» **Task to carry out**: In the entries below, how many lines hold the word "Health"? Answer with the number only.

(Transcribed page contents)
# # # #

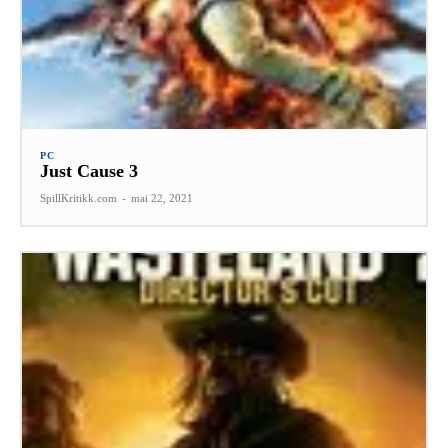
PC
Just Cause 3
SpillKritikk.com
-
mai 22, 2021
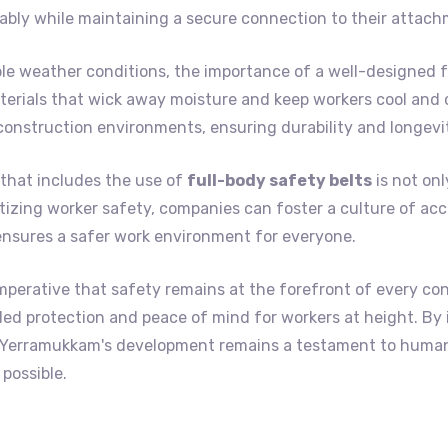
bly while maintaining a secure connection to their attach
 weather conditions, the importance of a well-designed fu
erials that wick away moisture and keep workers cool and c
construction environments, ensuring durability and longevi
that includes the use of
full-body safety belts
is not onl
itizing worker safety, companies can foster a culture of acc
ensures a safer work environment for everyone.
mperative that safety remains at the forefront of every co
lleled protection and peace of mind for workers at height. By
at Yerramukkam's development remains a testament to huma
possible.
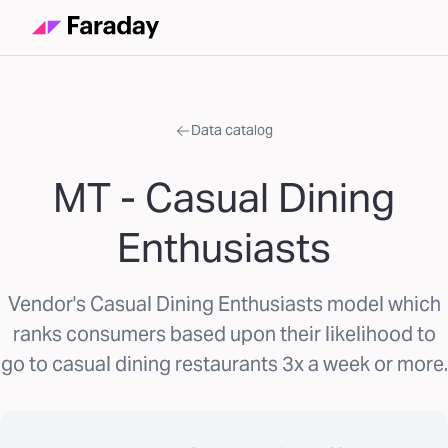
Data catalog
MT - Casual Dining
Enthusiasts
Vendor's Casual Dining Enthusiasts model which
ranks consumers based upon their likelihood to
go to casual dining restaurants 3x a week or more.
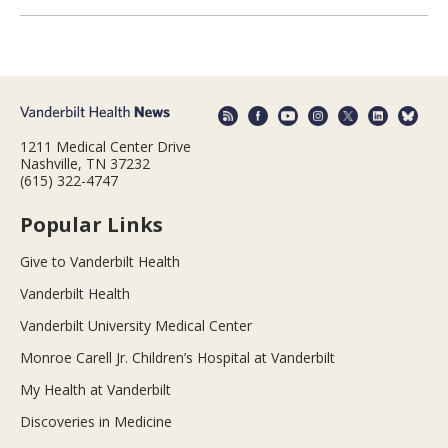
1211 Medical Center Drive
Nashville, TN 37232
(615) 322-4747
Popular Links
Give to Vanderbilt Health
Vanderbilt Health
Vanderbilt University Medical Center
Monroe Carell Jr. Children’s Hospital at Vanderbilt
My Health at Vanderbilt
Discoveries in Medicine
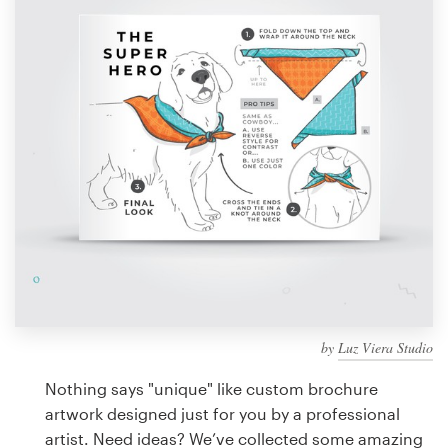
Design contests
1-to-1 Projects
Find a designer
Discover inspiration
99designs Studio
99designs Pro
by
Luz Viera Studio
Get
a
Nothing says "unique" like custom brochure
design
artwork designed just for you by a professional
artist. Need ideas? We’ve collected some amazing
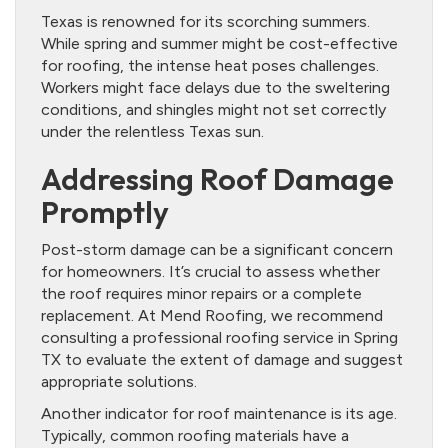
Texas is renowned for its scorching summers.
While spring and summer might be cost-effective
for roofing, the intense heat poses challenges.
Workers might face delays due to the sweltering
conditions, and shingles might not set correctly
under the relentless Texas sun.
Addressing Roof Damage
Promptly
Post-storm damage can be a significant concern
for homeowners. It’s crucial to assess whether
the roof requires minor repairs or a complete
replacement. At Mend Roofing, we recommend
consulting a professional roofing service in Spring
TX to evaluate the extent of damage and suggest
appropriate solutions.
Another indicator for roof maintenance is its age.
Typically, common roofing materials have a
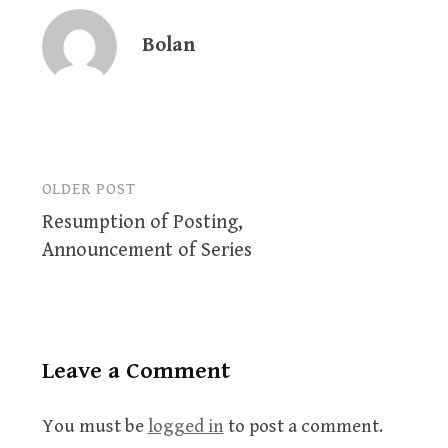
Bolan
OLDER POST
Post
Resumption of Posting,
navigation
Announcement of Series
Leave a Comment
You must be
logged in
to post a comment.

# # # #

» **Answer space**: 3